##### Article #####

1989 WAFU Club Championship

Tournament details
- Teams: 10 (from 1 confederation)

Final positions
- Champions: Ranchers Bees (1st title)
- Runners-up: ASEC Abidjan

Tournament statistics
- Matches played: 18
- Goals scored: 37 (2.06 per match)

= 1989 WAFU Club Championship =

The 1989 WAFU Club Championship was the thirteenth football club tournament season that took place for the runners-up of each West African country's domestic league, the West African Club Championship. It was won by Nigeria's Ranchers Bees after defeating ASEC Abidjan under the away goals rule with a total of 4-3 goals in two matches. A total of 37 goals were scored, second time in a row, fewer than last season. Originally a 28 match season, neither clubs from the Gambia, Guinea-Bissau, Mauritania nor Togo participated. Invincible Eleven directly headed to the semis, later Ranchers Bees directly headed to the finals.

##### Data records #####

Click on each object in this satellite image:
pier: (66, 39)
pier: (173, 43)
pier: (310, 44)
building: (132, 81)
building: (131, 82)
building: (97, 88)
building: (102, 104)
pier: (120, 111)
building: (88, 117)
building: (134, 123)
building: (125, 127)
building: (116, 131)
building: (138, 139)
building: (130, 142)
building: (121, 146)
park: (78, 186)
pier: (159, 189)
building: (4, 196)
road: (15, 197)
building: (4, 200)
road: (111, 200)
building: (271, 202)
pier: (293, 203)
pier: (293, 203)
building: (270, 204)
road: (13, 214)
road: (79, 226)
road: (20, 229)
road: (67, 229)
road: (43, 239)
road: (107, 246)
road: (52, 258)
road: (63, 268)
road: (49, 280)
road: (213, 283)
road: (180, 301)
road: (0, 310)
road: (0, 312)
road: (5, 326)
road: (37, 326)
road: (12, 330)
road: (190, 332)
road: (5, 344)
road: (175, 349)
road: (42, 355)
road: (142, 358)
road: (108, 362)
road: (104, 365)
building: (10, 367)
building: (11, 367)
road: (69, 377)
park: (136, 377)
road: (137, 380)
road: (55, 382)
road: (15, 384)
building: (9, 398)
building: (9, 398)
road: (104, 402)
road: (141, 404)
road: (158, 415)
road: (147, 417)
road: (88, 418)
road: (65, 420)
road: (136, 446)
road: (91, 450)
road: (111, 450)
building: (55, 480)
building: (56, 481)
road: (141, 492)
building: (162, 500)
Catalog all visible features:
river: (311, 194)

#####

Problem to work on:
Write out the passage of the 1989 WAFU Club Championship article word for word, from "Tournament statistics" to "to the finals.".

Reply:
Tournament statistics
- Matches played: 18
- Goals scored: 37 (2.06 per match)

= 1989 WAFU Club Championship =

The 1989 WAFU Club Championship was the thirteenth football club tournament season that took place for the runners-up of each West African country's domestic league, the West African Club Championship. It was won by Nigeria's Ranchers Bees after defeating ASEC Abidjan under the away goals rule with a total of 4-3 goals in two matches. A total of 37 goals were scored, second time in a row, fewer than last season. Originally a 28 match season, neither clubs from the Gambia, Guinea-Bissau, Mauritania nor Togo participated. Invincible Eleven directly headed to the semis, later Ranchers Bees directly headed to the finals.